Strickland氏は、記者会見の中で、「連邦ガイドラインは自動車メーカーや車載部品のサプライヤーにとって、厄介な存在になるのではないか」と問われると、「今回のガイドラインは、自動運転車の品質保証を確立するための基礎となるだけでなく、関係当局にとっては、自動運転車に関する知識を深めることにもなる。また、われわれは現在、116ページに及ぶ連邦自動運転車政策の中で概説されている詳細部分について、見直しを進めているところだ」と答えている。
米運輸省のガイドラインは、まだ正式な法律ではないが、将来的に議会に提出される規則の基礎となる。同省は今後、60日間にわたり、パブリックコメント(意見公募)を実施していく。ガイドラインについては、技術開発の進展に伴い、DoTとNHTSAが、必要に応じて毎年更新していく予定だという。
新しい連邦自動運転車政策により、まだ答えが出ていない数々の問題の解決に向けた取り組みが進んでいくのではないだろうか。政府当局者は、自動運転車に関する政策報告書の中で、以下のように述べている。

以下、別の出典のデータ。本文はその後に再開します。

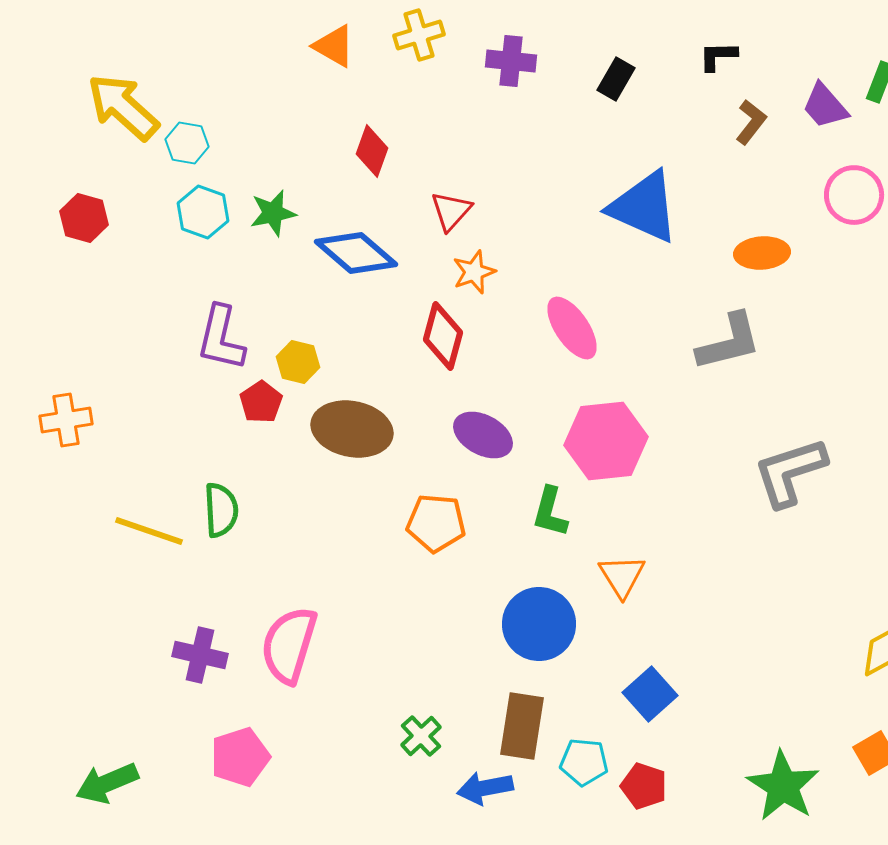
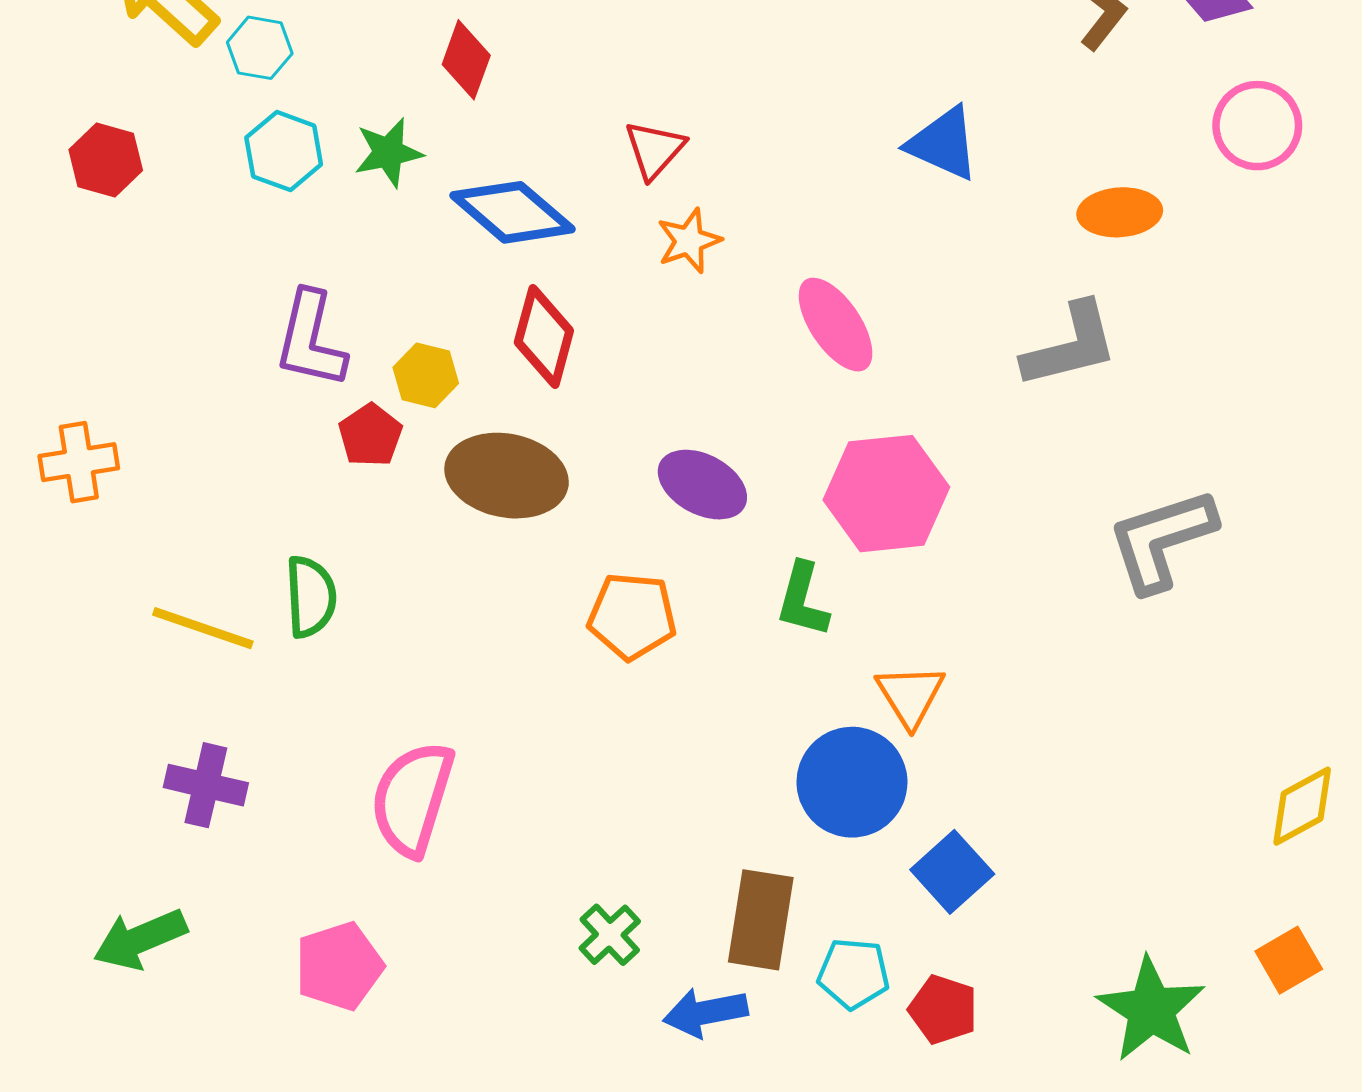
red diamond: (372, 151) -> (466, 60), moved
blue triangle: (644, 207) -> (943, 144), size x0.7
red diamond: (443, 336) -> (544, 336), moved
blue circle: (539, 624) -> (852, 782), moved
purple cross: (200, 655) -> (206, 785), moved
green arrow: (107, 783) -> (140, 939), moved

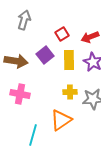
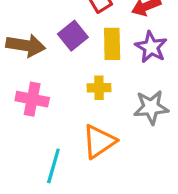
yellow cross: (70, 92) -> (99, 88), moved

「現在も、重要な懸念事項が新たに出現している。『自動運転車は、いずれ人間のドライバーを完全に置き換えることになるのだろうか』『自動運転車の製造にあたり、どのような倫理的判断が求められるのか』『劇的な変化により、どのような社会経済的影響が生じるのか』『自動運転車は、プライバシーやセキュリティの本質を破壊することになるのか』などの疑問点が挙げられる」
しかし、技術的観点から見た最大の課題は、自動運転車のテストだ。